マーケットトレンド の ASEAN商用車 産業
市場を支配する小型商用車セグメント
- 小型商用車は主に短距離輸送に使用される。電子商取引による商品需要の増加が、物流におけるLCVの使用を促進し、市場成長の道を開いている。多くのeコマースおよびロジスティクス企業がASEAN地域に進出しており、同地域の商用車市場を牽引している。そのため、同地域の主要プレーヤーは、販売向上のため、低価格で改良された製品を投入している。
- ASEAN諸国の都市部は狭い道路や交通渋滞に悩まされているため、こうしたコンパクトな車両はこうしたインフラ上の課題をスムーズに乗り切るのに役立っていることが証明されている。

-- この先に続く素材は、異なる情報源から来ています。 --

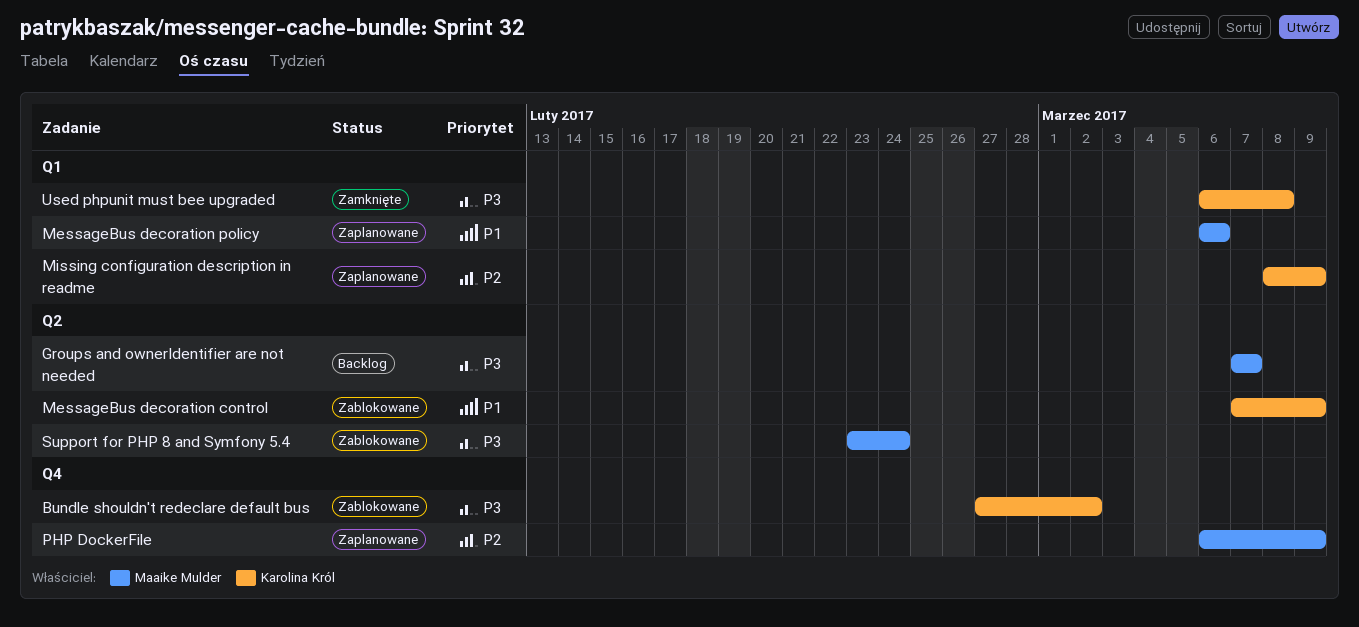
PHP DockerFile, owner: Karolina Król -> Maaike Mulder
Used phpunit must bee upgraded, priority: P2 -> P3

- さらに、LCVは取得費用と運行費用の両面でコストメリットがあり、この地域で事業を展開する中小企業(SME)や新興企業にとって魅力的な提案となっている。その可能性を認識し、いくつかのASEAN政府は、税制優遇措置や融資プログラムなど、企業のLCV採用を促進する政策を積極的に実施している。

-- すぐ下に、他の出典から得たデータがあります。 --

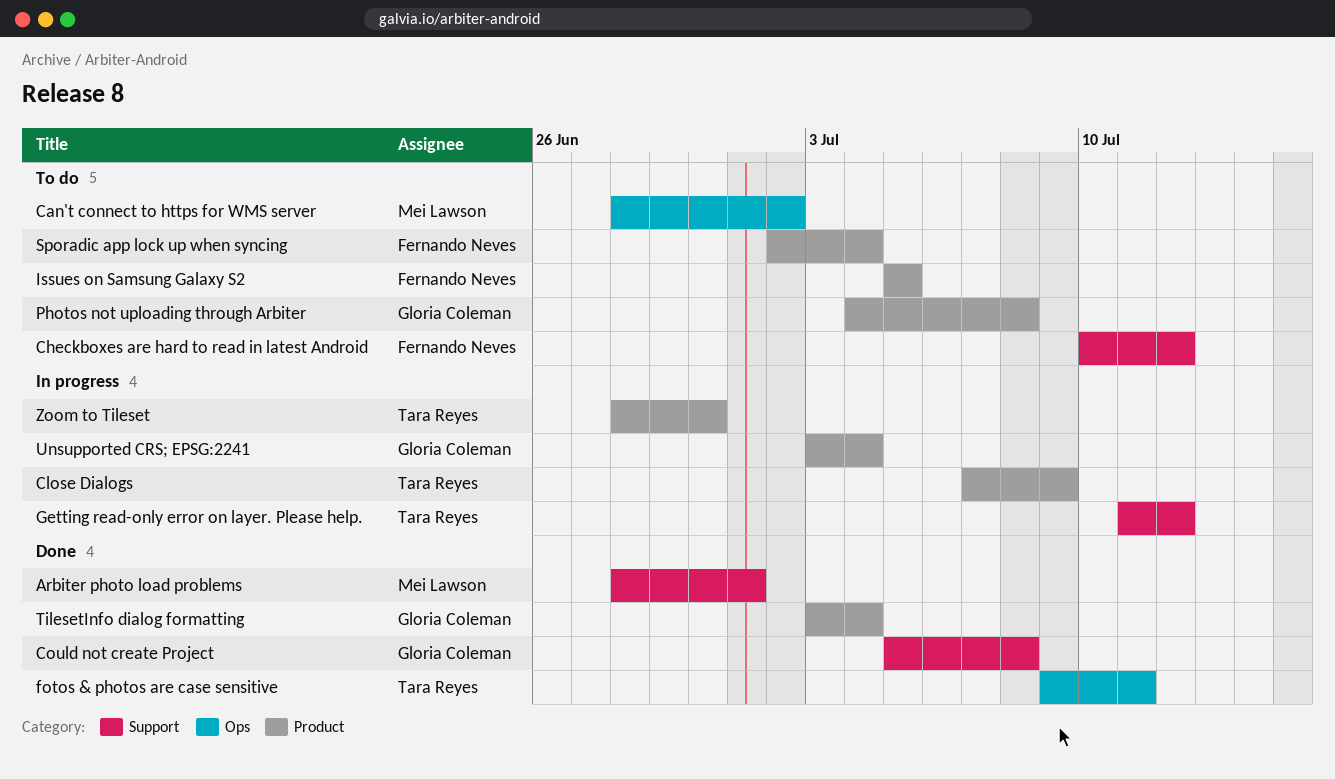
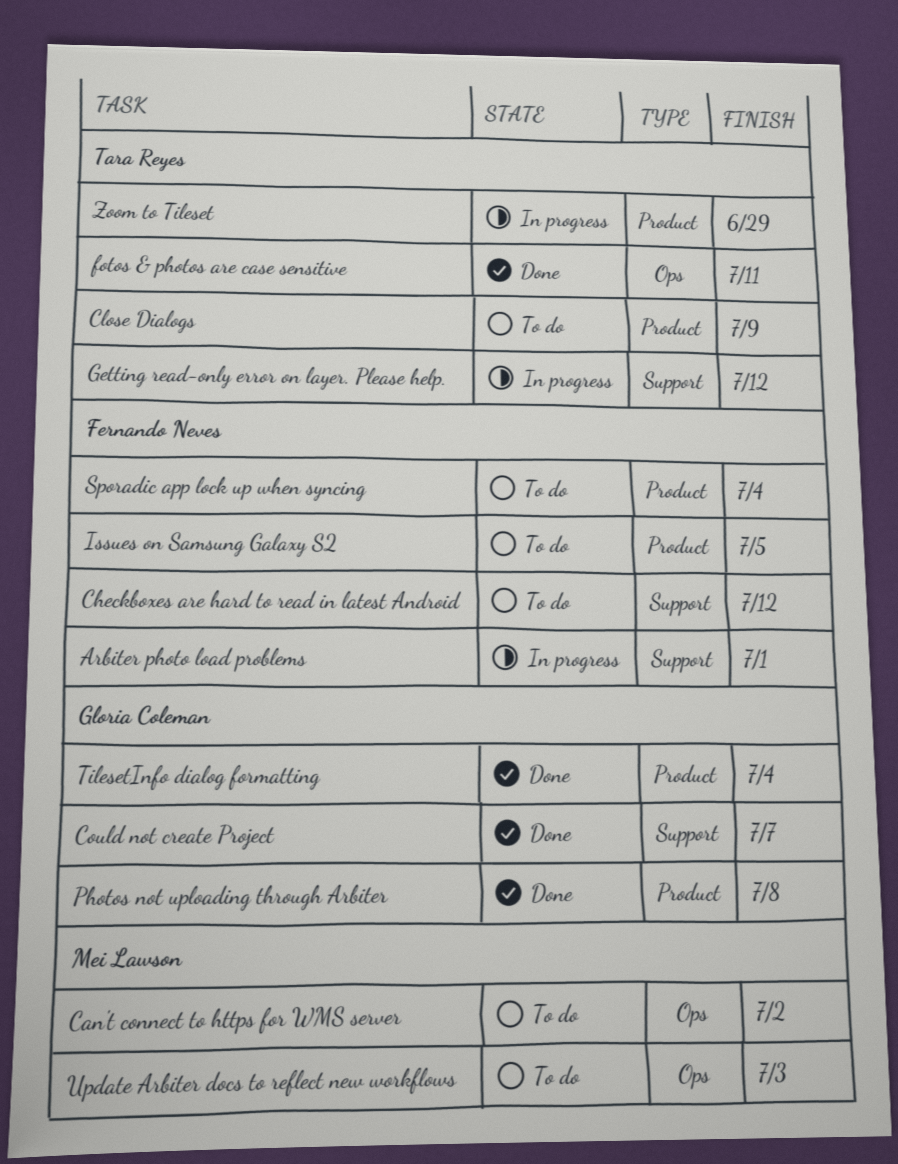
Arbiter photo load problems, status: Done -> In progress
Arbiter photo load problems, owner: Mei Lawson -> Fernando Neves
Close Dialogs, status: In progress -> To do
Could not create Project, due: Jul 8 -> Jul 7
Photos not uploading through Arbiter, status: To do -> Done
Unsupported CRS; EPSG:2241: present -> none
Update Arbiter docs to reflect new workflows: none -> present
Zoom to Tileset, due: Jun 30 -> Jun 29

- 全体として、LCVはASEAN地域で傑出した商用車タイプとして台頭しており、都市経済の状況や、より小型で機敏な輸送手段を好むビジネスモデルと一致している。
年平均成長率が最も高いのはインドネシア
インドネシアは近年、ASEANの商用車市場において主導的な地位を確立している。この成長の背景には、いくつかの重要な要因がある
同国の力強い経済成長と増大するインフラ整備が、さまざまなセグメントで商用車に対する大きな需要を促進している。新たな有料道路、港湾、交通ハブの建設など、政府の意欲的なインフラ整備の推進により、大規模な大型トラックや建設車両の配備が必要となっている
さらに、インドネシアの急成長する物流・電子商取引部門は、ラストワンマイルの配送を促進するため、小型商用車(LCV)に対する大きな需要を牽引している。さらに、インドネシアの商用車市場は、国内製造と車両導入を促進することを目的とした政府の好意的な政策からも恩恵を受けている
さらに、インドネシアは「エネルギーと気候に関する主要経済国フォーラム(MEF)の目標である、2030年までに世界の中型・大型車販売台数の30%をゼロ・エミッション車(ZEV)にするという目標にも取り組んでいる。このコミットメントは、運輸部門における持続可能性とカーボンニュートラルに重点を置くインドネシアの姿勢を反映している
インドネシア市場で事業を展開する主要企業は、同国の需要に応えるため、革新的で先進的な商用車の投入を加速させている
- 2023年8月、三菱ふそうトラック・バスはインドネシアで全電気式eCanterトラックを発売すると発表した。eCanterは、排出ガスがなく、騒音もほとんどない電気ドライブトレインを搭載しており、ジャカルタの生活の質の向上に貢献することが期待されている。